A 80 9. 3 402 597 67 28 Ferrite Invention 2 + martensite

+ Pay night

A 165 19.1 391 605 65 27 Ferrite Invention 3 + Martensite

B 30 3.5 499 690 72 24 Ferrite Present invention 1 B + martensite

+ Bainite

B 80 9.3 504 744 68 22 Ferrite The present invention

2 + martensite

B 165 19.1 509 769 66 21 Ferrite Invention 3 + martensite

C 30 3.5 425 521 82 30 Ferrite Comparative Example 1 C + fine pearlite c 80 9.3 420 528 80 29 Ferrite Comparative Example

2+ fine pearlite

C 165 19.1 418 543 77 29 Ferrite Comparative example

+ Bay + it

Three

+ Fine pearlite

D 30 3.5 420 519 81 30 Comparative Example 1 D + fine pearlite

D 80 9. 3 407 541 75 29 Ferrite Comparative Example 2 Ten Benite

+ Fine pearlite

D 165 19.1 388 590 66 28 Ferrite Comparative Example 3 + Martensite

+ Pay night

E 30 3.5 445 565 79 27 Ferrite Comparative Example 1 E

E 80 9. 3 438 574 76 27 Ferrite Comparative Example 2

E 165 19.1 409 591 69 27 Ferrite Comparative Example 3 + Martensite

+ Bainite

F 30 3.5 499 620 80 25 Ferrite + Bay Comparative Example 1 F Night + Trace Mar

Tensite

F 80 9.3 500 651 77 24 Ferrite + Bay Comparative Example 2 Night + Trace Maru

Tensite

F 165 19.1 493 699 71 22 Ferrite Comparative Example 3 + Martensite

+ Pay night [Example 2]

The steel type G having the chemical composition of the present invention (combined addition of Cr and V) shown in Table 3 (the remainder not shown is Fe and unavoidable impurities) was melted in a converter, and the continuous production was carried out. After that, hot rolling was performed with a finishing temperature of 86 O: Ar3 or higher and a winding temperature (CT) of 400 to 750 ° C to obtain a steel strip with a thickness of 2. Omm. After pickling, the CGL was heated and maintained at 800 at 2 min, zinc-coated with a basis weight of 45 gZm2 on both sides, and then an alloying treatment of SSO ^ xIOsec was performed.

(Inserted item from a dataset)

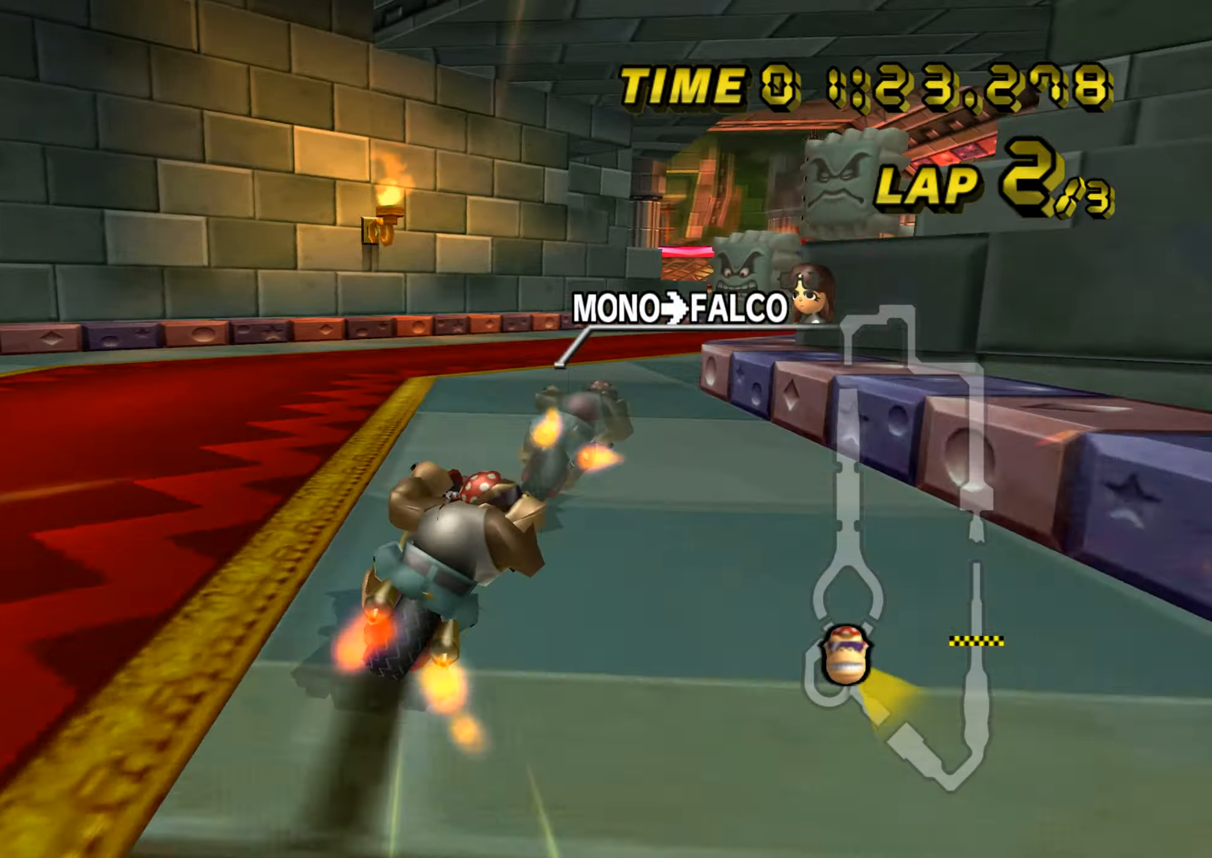
{"buttons": ["A"], "left_stick": "right", "events": [[334, "L1", "down"], [484, "L1", "up"]]}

At this time, the line speed was increased from coil Head to End for each coil. From the coil after passing through the CGL, samples were taken from the part corresponding to any of the line speeds of 30, 80, and 160 mpm, and the JIS No. 5 tensile test and microstructure were observed. Table 4 shows the results. The cooling rate of each part from the alloying temperature (550 ° C) to the Ms point is determined according to the line speed, and is shown in the table as the cooling rate.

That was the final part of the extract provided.